Yolette Garcia ’77 notes the importance of courage, and the fearlessness she felt at the College: “Everything was an adventure and anything was possible. That spirit blissfully came from your youth, but as I look back, it was also a sign of resilience,” she wrote. “Thank goodness for that. There are more than enough times in life when you will think you are down for the count, but with the help of others, you pick yourself up again.”
Shirlee Taylor Haizlip ’59 advises her younger self to “use every variegated gift that Wellesley showered on you to help those whom most people do not see or pass by unmoved.”
Their letters, along with those of five other alumnae, create a chorus of voices urging Wellesley students to follow their dreams, take risks, and embrace mistakes and detours that happen along the way.

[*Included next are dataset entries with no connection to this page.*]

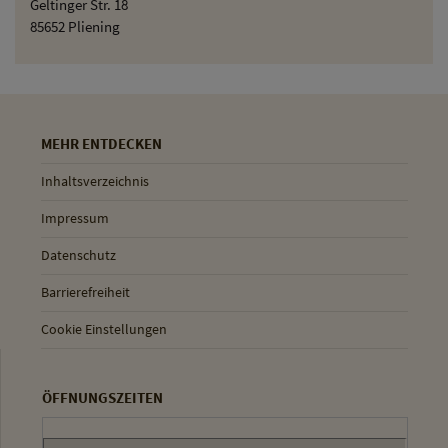
Geltinger Str. 18
85652 Pliening
MEHR ENTDECKEN
Inhaltsverzeichnis
Impressum
Datenschutz
Barrierefreiheit
Cookie Einstellungen
ÖFFNUNGSZEITEN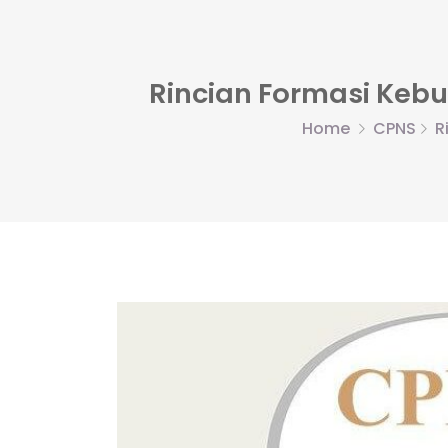
Rincian Formasi Keb
Home
CPNS
R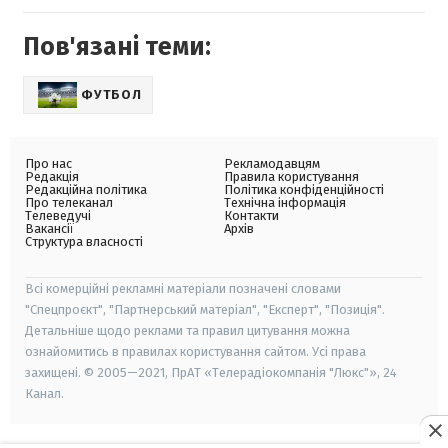
Пов'язані теми:
ФУТБОЛ
Про нас
Рекламодавцям
Редакція
Правила користування
Редакційна політика
Політика конфіденційності
Про телеканал
Технічна інформація
Телеведучі
Контакти
Вакансії
Архів
Структура власності
Всі комерційні рекламні матеріали позначені словами
"Спецпроєкт", "Партнерський матеріал", "Експерт", "Позиція".
Детальніше щодо реклами та правил цитування можна
ознайомитись в правилах користування сайтом. Усі права
захищені. © 2005—2021, ПрАТ «Телерадіокомпанія "Люкс"», 24
Канал.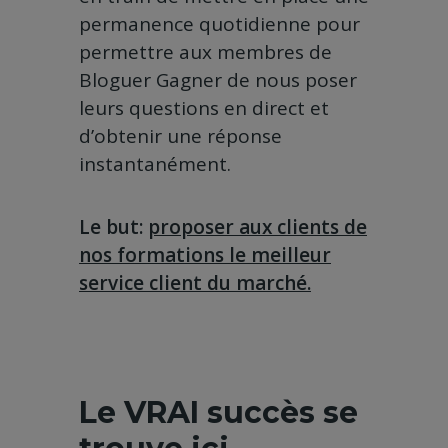
permanence quotidienne pour
permettre aux membres de
Bloguer Gagner de nous poser
leurs questions en direct et
d’obtenir une réponse
instantanément.
Le but:
proposer aux clients de
nos formations le meilleur
service client du marché.
Le VRAI succès se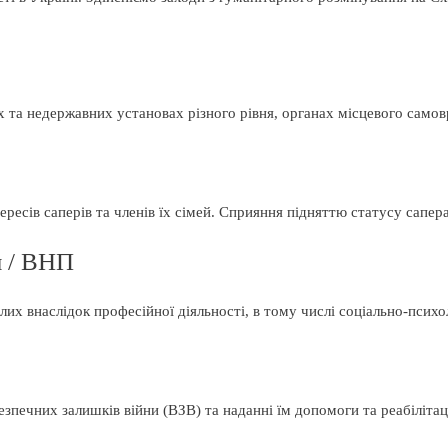
их та недержавних установах різного рівня, органах місцевого само
ресів саперів та членів їх сімей. Сприяння підняттю статусу сапера
н / ВНП
 внаслідок професійної діяльності, в тому числі соціально-психолог
зпечних залишків війни (ВЗВ) та наданні їм допомоги та реабілітац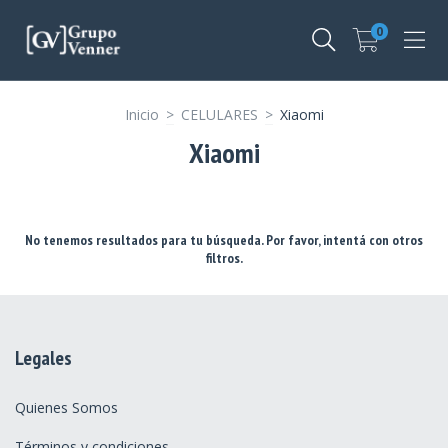
0
Inicio
>
CELULARES
>
Xiaomi
Xiaomi
No tenemos resultados para tu búsqueda. Por favor, intentá con otros
filtros.
Legales
Quienes Somos
Términos y condiciones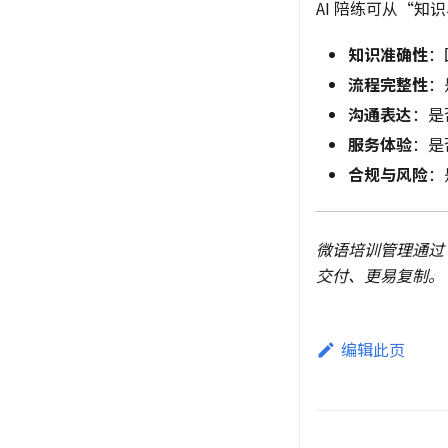
AI 陪练可从“
知识准确性
：
流程完整性
：
沟通表达
：是
服务体验
：是
合规与风险
：
微语培训管理通过“
交付、更易复制。
编辑此页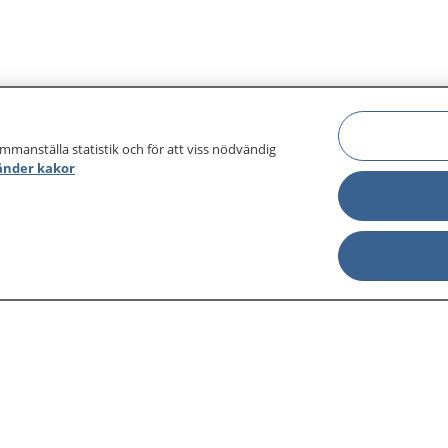
ammanställa statistik och för att viss nödvändig
änder kakor
sjukdomar och
Other languages
sa din journal
Lättläst svenska
 för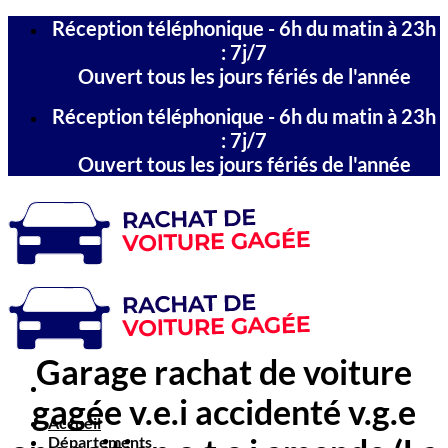
Passer
Réception téléphonique - 6h du matin à 23h
au
: 7j/7
contenu
Ouvert tous les jours fériés de l'année
Réception téléphonique - 6h du matin à 23h
: 7j/7
Ouvert tous les jours fériés de l'année
Garage rachat de voiture
gagée v.e.i accidenté v.g.e
Accueil
Départements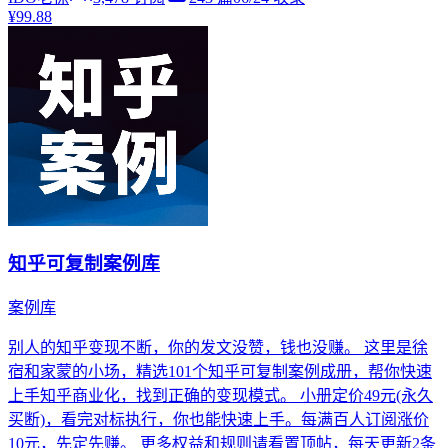
¥99.88
知乎可复制案例库
案例库
别人的知乎变现不断，你的发文没赞，钱也没赚。 这里是徐
宿和家蒙的小场，精选101个知乎可复制案例成册，帮你快速
上手知乎商业化，找到正确的变现模式。 小册定价49元(永久
买断)，看完对标执行，你也能快速上手。每满百人订阅涨价
10元，先定先赚。 更多权益和规则请看置顶帖，每天更新2条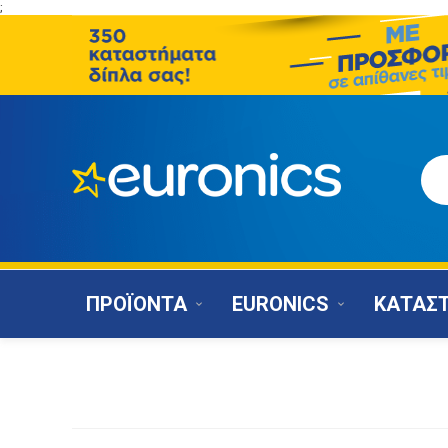
;
ΠΡΟΪΟΝΤΑ
EURONICS
ΚΑΤΑΣ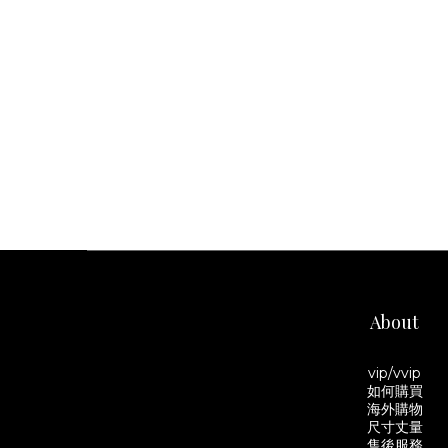
About
vip/vvip
如何購買
海外購物
尺寸丈量
售後服務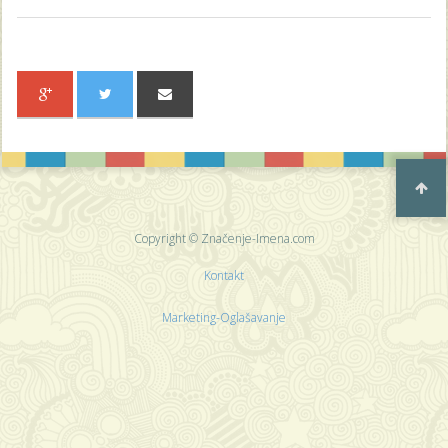
Copyright © Značenje-Imena.com
Kontakt
Marketing-Oglašavanje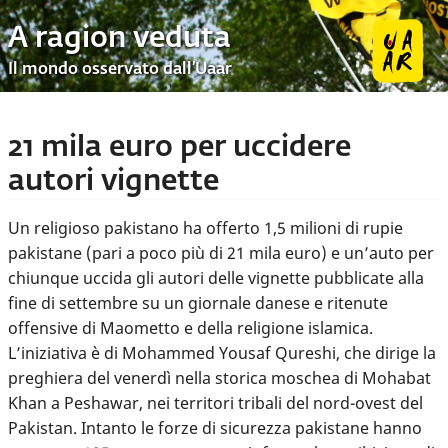
A ragion veduta
Il mondo osservato dall’Uaar
21 mila euro per uccidere
autori vignette
Un religioso pakistano ha offerto 1,5 milioni di rupie
pakistane (pari a poco più di 21 mila euro) e un’auto per
chiunque uccida gli autori delle vignette pubblicate alla
fine di settembre su un giornale danese e ritenute
offensive di Maometto e della religione islamica.
L’iniziativa è di Mohammed Yousaf Qureshi, che dirige la
preghiera del venerdì nella storica moschea di Mohabat
Khan a Peshawar, nei territori tribali del nord-ovest del
Pakistan. Intanto le forze di sicurezza pakistane hanno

Other stories in the issue reinforce those ideas, said Hummer, such as the profile of Ruth Tamen Wilf ’52, who, at 83, continues to work as a midwife and holds leadership roles in several maternal health organizations. Mfoniso Udofia ’06, a first-generation Nigerian in America, shares her journey from being an aspiring lawyer to an actress who was never “the right type” to a playwright who is “wrestling—no, dancing—with my own culture,” she said.
Those pieces, along with features on the We-Lab (the College’s engineering lab), botanical illustrators who are painting portraits of Wellesley’s rare plants, faculty profiles, and news about recent campus events round out the issue.
The Wellesley magazine won two awards in the 2015 CASE District I competition: silver for overall writing and gold for Article of the Year.